Еще не окрепший здоровьем Платоша, пользуясь солнечным припеком, сидел на принесенном чурбачке, починял хомут. Следил за любимцем-внуком, за спешной, ладной погрузкой. Горько сожалел, что убывающие силы не позволяют вписаться в картину общего артельного труда.
Отбрив уполномоченного, Яков на весь день испортил настроение. Культя вздрагивала в мягком закутке. Тоже нервной стала, не отстает по характеру от живой руки. Не понять бригадиру – отчего трясет ее иногда: от перенапряжения мышц, от смутного возбуждения души? Отчитал вослед чинуху:
– Чего ты норовишь указующим перстом в рабочего тыкать? Нравится ездить верхом на циркулярах – гоняй версты! Сиди на бумагах, если заднице мягко. За полтора плана в ноги нам поклониться надо – ты судом грозишь… Вот тебе! – Сжал до посинения, послал вдогонку шишкастый, намозоленный кулак.
Откатчица Марья после перебранки даже повеселела. Письмо с фронта, солнце, недавнее бабье разговение с черноусым милиционером придали солдатке задора, бесшабашности и энергии. Сильно пульсирующее сердце частыми разрядами пробивало и опаляло грудь. Снимет брезентовые рукавички-верхонки, отсморкается – и снова поблескивает металлическая насадка на багровище. Багор на конце напоминает двупалую кисть: палец-крюк согнут, другой, похожий на указательный, нацелен на бревно заостренным и грозным жалом.

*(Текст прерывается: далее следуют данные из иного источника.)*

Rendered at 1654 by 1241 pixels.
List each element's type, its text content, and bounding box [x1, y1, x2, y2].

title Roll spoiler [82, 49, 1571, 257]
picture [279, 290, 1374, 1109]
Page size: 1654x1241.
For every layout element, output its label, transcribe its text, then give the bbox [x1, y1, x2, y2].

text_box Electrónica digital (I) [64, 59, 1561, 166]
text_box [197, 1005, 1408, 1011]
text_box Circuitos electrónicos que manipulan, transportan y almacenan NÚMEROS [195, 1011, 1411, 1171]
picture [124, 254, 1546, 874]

Остячка Груня – верткая, хваткая и услужливая – норовит зацепить бревно с комля. Марья и Валерия отгоняют. За ускоренную погрузку баржи ждет полуторная пайка хлеба. Поэтому кости трещат, жилы пищат, блоки скрипят, кони упираются. Привязанные к хомутам канаты натягиваются туго: на них при желании можно подтянуться. Груня заражается веселостью солнца и солдатки, кричит любимую присказульку:
– Га-ни план! Га-ни паек! Курсак пустой, ись просит.
Порхает над соснами ее легкий багор. Поблескивает под лучами деготь, густо намазанный на старые чирки. Голяшки удобной нарымской обуви в крупную морщину приспущены гармошкой. Носки с завертом, словно черевички.

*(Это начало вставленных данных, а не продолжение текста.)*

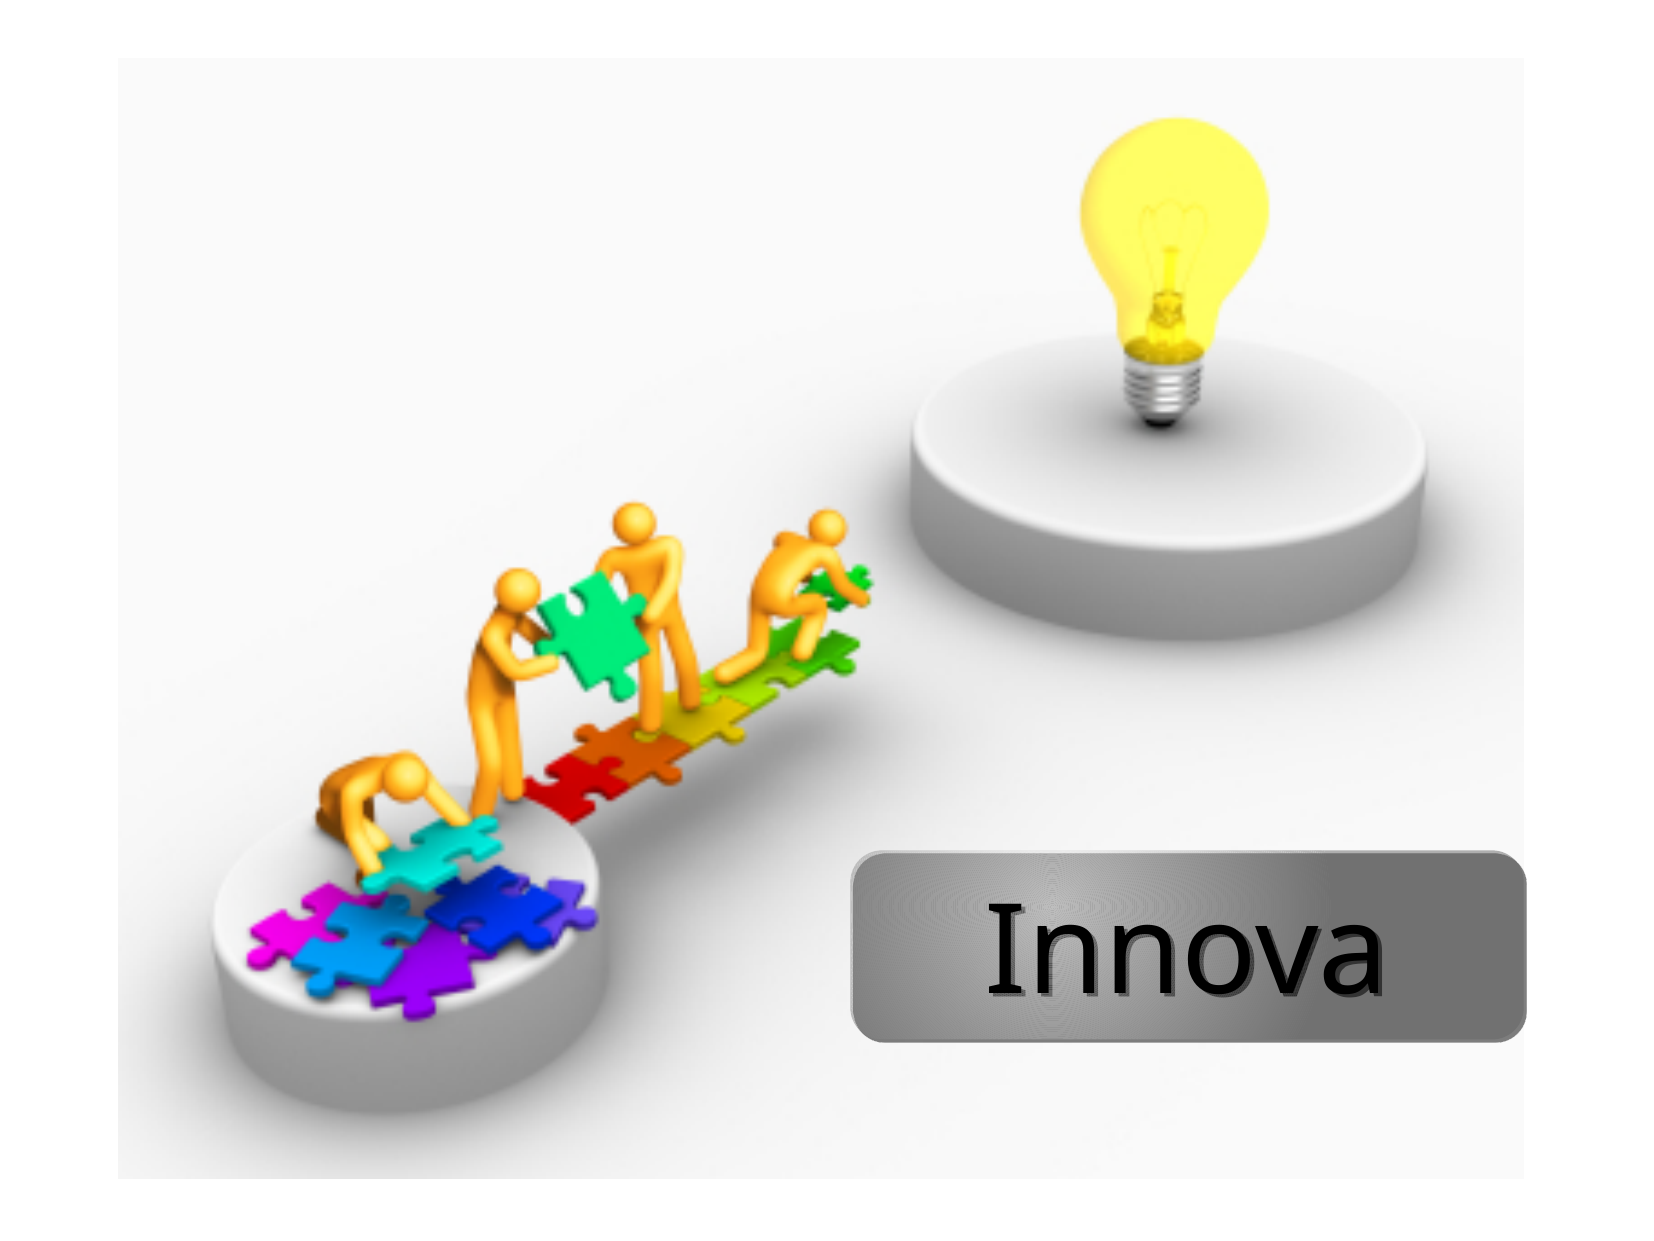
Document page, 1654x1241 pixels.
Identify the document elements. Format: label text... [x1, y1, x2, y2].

На Заугаровой грубые, растоптанные ботинки. От давности носки кожа растрескалась, сделалась хлипкой. Деготь просачивается, пачкает носки-самовязки.

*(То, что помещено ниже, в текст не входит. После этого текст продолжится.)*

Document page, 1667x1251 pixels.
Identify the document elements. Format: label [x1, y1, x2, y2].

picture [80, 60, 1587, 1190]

Зазевалась солдатка, поздно отдернула ногу: Грунин багор, проткнув ботинок и толстый носок, впился в мякоть, скользом задел кость.
Над безразличной рекой прокатился визг.
– Чухонка узкоглазая! Куда… глядела?!
– Прости, милая… нечаянно, – залепетала подруга.
Заугарова занесла кулак, ойкнула от боли и обессиленно опустила.
Валерия сходила на буксир, принесла йод, бинт. Перевязала глубокую рану. Яков участливо посмотрел на солдатку, разрешил по-бригадирски:
– Ступай в барак, отлежись.
– Еще чего?! – криво улыбнулась откатчица, натягивая верхонки. – Как это ки-ки-мора говорит: «Га-ни план! Га-ни паек!» У меня дома три крепких хлебожуя – мать да голопузики. И о личном рте – моя заботушка.
На пятке поковыляла к бревну, опираясь на багор-посох. Груня, закрыв лицо руками, плакала возле шкиперской каморки.
– Эй, товарка! Брось мочу через глаза цедить! Подсобляй!
Взяв у деда починенный хомут, надев на голову шорника, внучок озорно кричал:
– Нно, конька!
– Иг-го-го! – заржал повеселевший Платоша.
Крепко держась за гужи, Павлуня пропел песенку, не раз слышанную от тетки Марьи:
– Дадут! – твердо пообещал дедушка, стаскивая с головы затрепанный хомут. – По окончании сплава артельная застолица. Самая пышная лепешка – тебе.
– Не врешь, паря?
– Крест во все пузо! – не серчая на постреленка, подтвердил Платоша.
– С Пургой поделюсь, – расщедрился поводырь, поглядывая на растопыренные пальцы, видя в них обещанную лепешку.